渡辺謙主演のシリーズの5作目は、『キングの身代金』で、言うまでもなく黒澤明監督の『天国と地獄』の原作で、これもほとんど同じ。脚本は、鎌田敏夫。
臨海部に住む会社社長の綿引勝彦と松本留美の子が誘拐されるが、実は運転手斎藤暁の子だったというのも同じ。
違うのは、犯人が黒澤では、貧乏医学生の山崎努だが、ここでは主犯は、元保母の川上麻衣子、相棒の中丸新将の二人組になっている。
身代金の取り換えなどがあるが、最後は川上が、6年前のやはり誘拐事件で、警視庁のエリート警部に犯人と間違われたことの仕返しであることが分かる。

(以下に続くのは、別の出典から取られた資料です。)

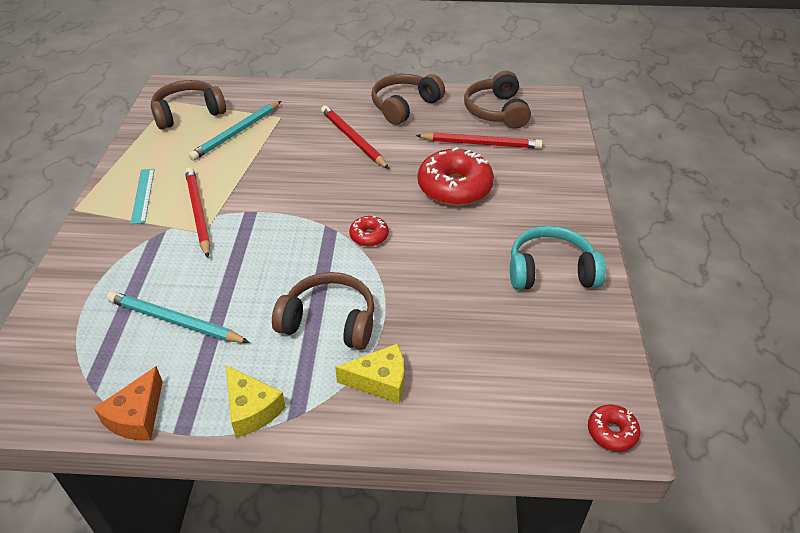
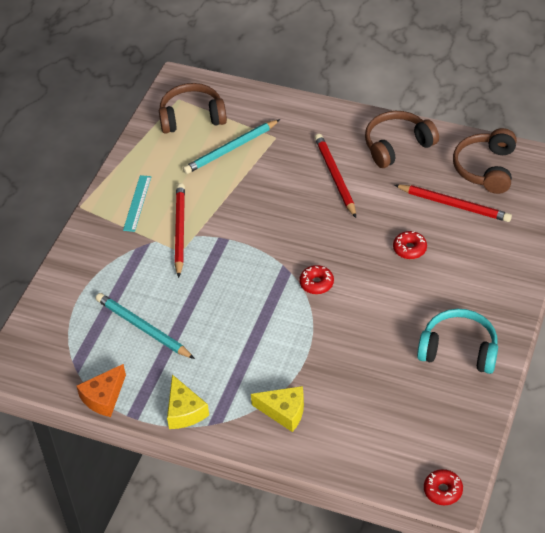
camera: 20 degrees right, 5 degrees up
(329, 321) = (260, 354): brown headphones -> none
(454, 187) = (409, 249): red donut -> red donut, size x0.48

黒澤作品の、横浜の丘の上に住む三船敏郎と、下部の貧乏長屋に住む山崎の恨みという貧富の差が原因というのはなくなっている。
階級的格差の消滅だろうか。
最後、二人を身代金も手にして、成田空港から、カナダ航空機で飛びたつ。
「もう1歩のところだったのに・・・」と悔しがる渡辺と同僚の平田満刑事のところに、空港職員が来る、
「妊婦が産気づいたので、戻ってきます・・・」と。
かなり鮮やかなラストで、出目にしては、ましだなと思った。